Para a comunidade LGBTQ+ brasileira, o tema também importa por um motivo simples e profundo: guerras sempre atingem primeiro corpos já vulnerabilizados. Em crises humanitárias, pessoas LGBT+ costumam enfrentar mais barreiras de acesso a abrigo, saúde, documentação e proteção, especialmente em contextos marcados por autoritarismo, militarização e deslocamento forçado.
Na avaliação da redação do A Capa, a escalada da guerra no Oriente Médio exige atenção não só pelo tabuleiro geopolítico, mas pelo impacto humano concreto. Quando lideranças normalizam ameaças contra infraestrutura civil, quem paga a conta são populações inteiras — inclusive minorias que já vivem sob maior risco. Para o Brasil, o conflito importa tanto pelo efeito econômico imediato quanto pela necessidade de defender, sem ambiguidades, o direito internacional e a proteção de vidas civis.
Perguntas Frequentes
Por que a guerra ira está sendo tão buscada no Brasil?

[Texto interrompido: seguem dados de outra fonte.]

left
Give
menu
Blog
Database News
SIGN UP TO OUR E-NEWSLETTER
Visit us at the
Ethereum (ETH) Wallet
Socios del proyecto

Porque o conflito entrou em um momento decisivo nesta terça-feira, com novos ataques e o fim do ultimato dado por Trump ao Irã, além do impacto potencial no preço dos combustíveis.
O que é o Estreito de Ormuz?
É uma rota marítima estratégica por onde passa parte importante do petróleo comercializado no mundo. Qualquer bloqueio ali afeta a economia global.
As ameaças de atacar pontes e usinas podem ser crime de guerra?
Segundo especialistas citados pela GloboNews, ataques indiscriminados contra esse tipo de infraestrutura podem violar o direito internacional humanitário, dependendo do contexto e do alvo.